Das erwähnte Ticket mit der Platznummer 338 galt für das Stadttheater, für die Spoken-Word-Performance von Josefine Berkholz am Freitagnachmittag. Bevor Berkholz loslegte, bat Moderatorin Fatima Moumouni um einen grossen Applaus für die Spokenwordpoetin, die aus Berlin angereist ist. «Es klingt nach viel mehr Menschen, als hier sind», sagte Moumouni vermittelnd für die Mehrheit, die die Veranstaltung von Zuhause aus über ihren Computer oder Fernseher mitverfolgte.

Josefine Berkholz.

Josefine Berkholz.

Zvg

Und jene, der der Applaus galt, sagte:

«Es ist mir fast ein wenig peinlich, aber ich habe dieses Geräusch so sehr vermisst»,

so Josefine Berkholz, die später im Gespräch mit der Moderatorin erzählte, wie aufgeregt sie vor dem Auftritt war. «Ich war schon lange nicht mehr auf einer Bühne.» Dann sah sie in den Saal und sagte, dass sie das Publikum zwar nicht so gut sehe, wegen den blendenden Scheinwerfern, «aber die Präsenz zu spüren während man redet, ist unfassbar.»

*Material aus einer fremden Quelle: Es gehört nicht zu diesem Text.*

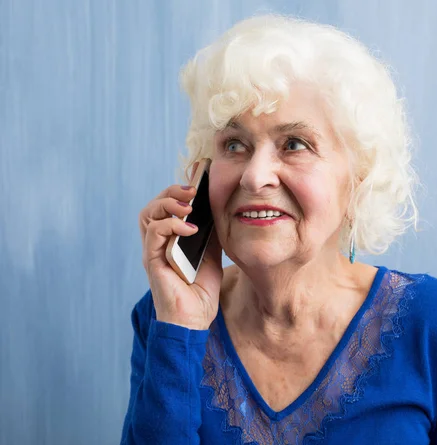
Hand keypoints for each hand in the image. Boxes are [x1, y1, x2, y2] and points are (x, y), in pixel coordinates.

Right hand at [138, 161, 222, 329]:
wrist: (194, 320)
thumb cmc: (201, 291)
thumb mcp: (212, 255)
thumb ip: (210, 234)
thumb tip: (218, 210)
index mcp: (170, 240)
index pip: (167, 207)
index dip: (177, 190)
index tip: (196, 178)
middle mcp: (158, 243)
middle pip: (154, 205)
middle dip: (172, 191)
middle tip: (192, 189)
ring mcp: (153, 251)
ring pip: (149, 214)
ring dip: (169, 203)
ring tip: (189, 205)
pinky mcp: (152, 261)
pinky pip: (154, 233)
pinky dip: (172, 225)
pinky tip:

Im letzten Jahr habe sie nur wenige Stücke für die Bühne geschrieben, erzählte Josefine Berkholz. Deswegen hatte sie das Bedürfnis, eines extra für die Solothurner Literaturtage zu schreiben. Zum ersten Mal trat sie auch mit ihrem neuen «Spielzeug» auf: Die Poetin setzte eine Loop-Station ein, da das Gedicht etwas gemacht habe, wofür eine Stimme nicht ausreiche, «aber da ich nur einen Mund habe...», sagte Berkholz und Moderatorin Fatima Moumouni scherzte: «Und einen Chor kann man derzeit nicht auf die Bühne stellen.»

Das Stück fing als «gewöhnlicher» Monolog an, wurde später zu einer Art Dialog zwischen der Poetin und ihrer Loop-Station und endete gegen den Schluss des Stücks in einem einzigen Durcheinanderreden. Beim Zuhören kam einem in den Sinn, was die Poetin zuvor im Gespräch berichtete, dass es teils ein Mittel sein kann, die Zuhörerinnen und Zuhörer zu überfordern. So vielschichtig das Stück war, so schwirrten einzelne Fragmente des Auftritts auch danach noch im Kopf herum, der Loop-Station des Menschen.

Und die Spokenwordpoetin, die nimmt ein Souvenir zurück nach Hause: Das Geräusch von klatschenden Menschen.